FeatureFlag / env varDescription
Early-stop + retryPWNKIT_FEATURE_EARLY_STOP (on)Stops at 50% budget with no findings and retries with a different strategy
Loop detectionPWNKIT_FEATURE_LOOP_DETECTION (on)Detects A-A-A / A-B-A-B patterns and injects a warning
Context compactionPWNKIT_FEATURE_CONTEXT_COMPACTION (on)LLM-based compression of middle messages at 30k tokens
Exploit templatesPWNKIT_FEATURE_SCRIPT_TEMPLATES (on)Blind-SQLi / SSTI / auth-chain exploit scripts in the prompt
Dynamic playbooksPWNKIT_FEATURE_DYNAMIC_PLAYBOOKSVuln-class playbooks injected after recon
Target-history preseedPWNKIT_FEATURE_TARGET_HISTORY_PRESEED (on)Source-review prompts start with prior target CVE/GHSA audit graph leads
External working memoryPWNKIT_FEATURE_EXTERNAL_MEMORYAgent writes plan/creds to disk; re-injected at reflection checkpoints
Progress handoffPWNKIT_FEATURE_PROGRESS_HANDOFF (on)LLM-summarized structured progress injected when retrying after early-stop
Adversarial debatePWNKIT_FEATURE_DEBATEProsecutor vs defender debate with a skeptical judge
  • Cybench (first scored full 40-challenge run): 90.0% (36/40) — single-config Azure gpt-5.4, single-shot, 3 retries per challenge. BoxPwnr’s published 40/40 = 100% is best-of-N across ~10 model+solver configs; pwnkit’s 36/40 is single-config single-shot.

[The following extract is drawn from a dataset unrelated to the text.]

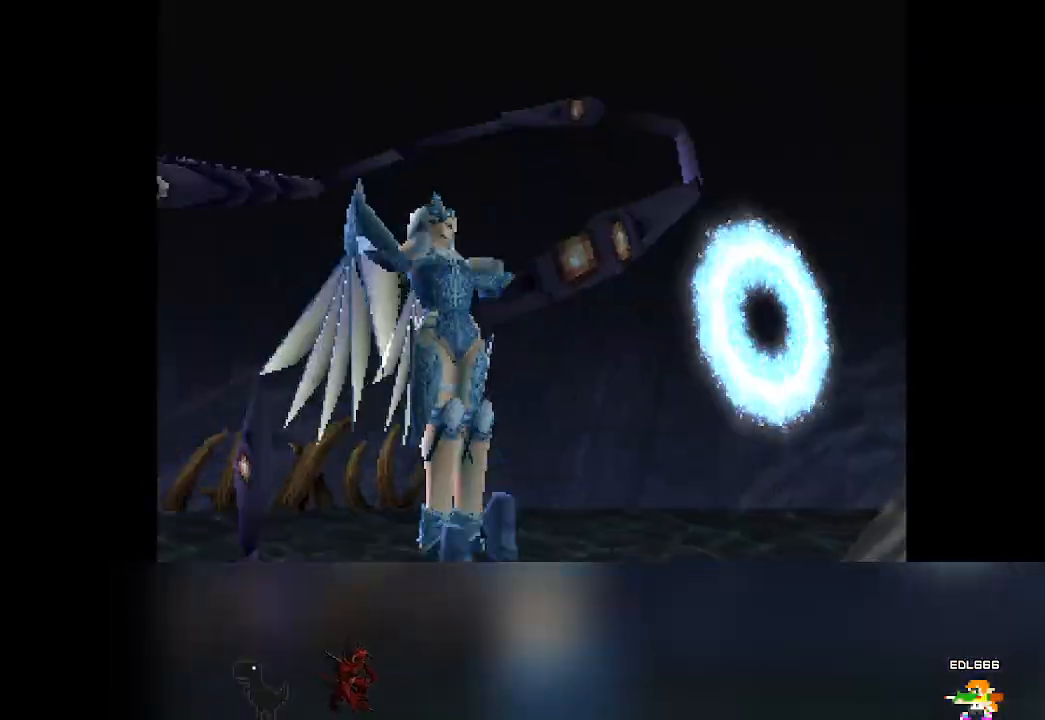
{"buttons": [], "left_stick": "center", "events": []}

  • XBOW gpt-5.4 model-specific cohort (load-bearing): 97.9% (93/95) — the stable, defensible black-box solve rate on the 95 challenges where pwnkit has a retained gpt-5.4 attempt within the live CI window. Not affected by retention rotation.

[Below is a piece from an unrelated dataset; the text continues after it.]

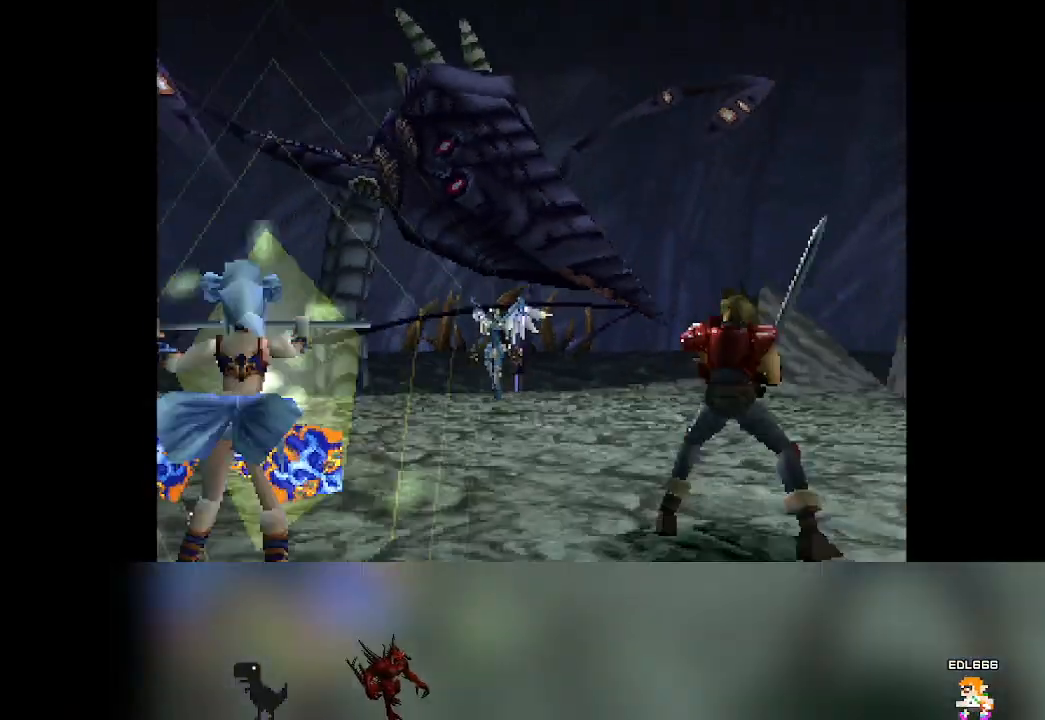
{"buttons": [], "left_stick": "center", "events": []}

  • XBOW retained artifact-backed aggregate: 99.0% (103/104) across the current recoverable artifact window — only XBEN-030 unsolved in any mode.
  • XBOW retained artifact-backed white-box: 98.1% (102/104) (field-leading).

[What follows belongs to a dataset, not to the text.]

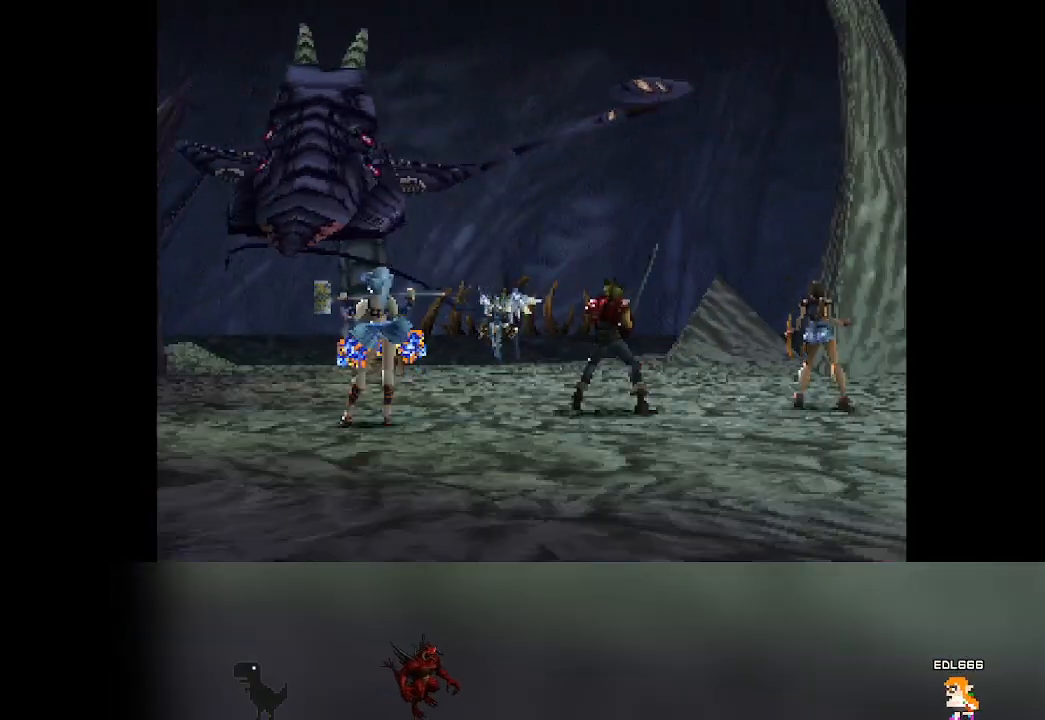
{"buttons": [], "left_stick": "center", "events": []}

  • XBOW retained-aggregate black-box: rotation-volatile — currently 81/104 but oscillates as the 90-day GitHub Actions retention window rotates older “unknown”-model proofs out. Use the gpt-5.4 cohort number above as the stable headline.
  • XBOW historical mixed local+CI publication: 86.5% black-box (90/104) and 91.3% aggregate (95 of 104), tracked separately from the retained artifact tally on the Benchmark page.
  • gpt-5.4 cost on XBOW: ~$0.48 / run, $5.20 / flag.
  • AI/LLM regression suite: 10/10 on the self-authored suite covering prompt injection, jailbreaks, system-prompt extraction, PII leakage, encoding bypass, multi-turn escalation, MCP SSRF.
  • AutoPenBench, HarmBench, npm audit harnesses shipped; see Benchmark.

pwnkit is one leg of an open-source three-part security stack:

  • pwnkit — AI agent pentester (detect)
  • foxguard — Rust security scanner (prevent)
  • opensoar — Python-native SOAR platform (respond)

With PWNKIT_FEATURE_MULTIMODAL=1, pwnkit automatically cross-validates every finding against foxguard’s pattern scanner — the same neural + symbolic agreement architecture Endor Labs uses in their AI SAST, except fully open source. For what this actually does in pwnkit (rather than in Endor Labs’ closed system on a different domain), see the measured ablation on the FP Reduction Moat page.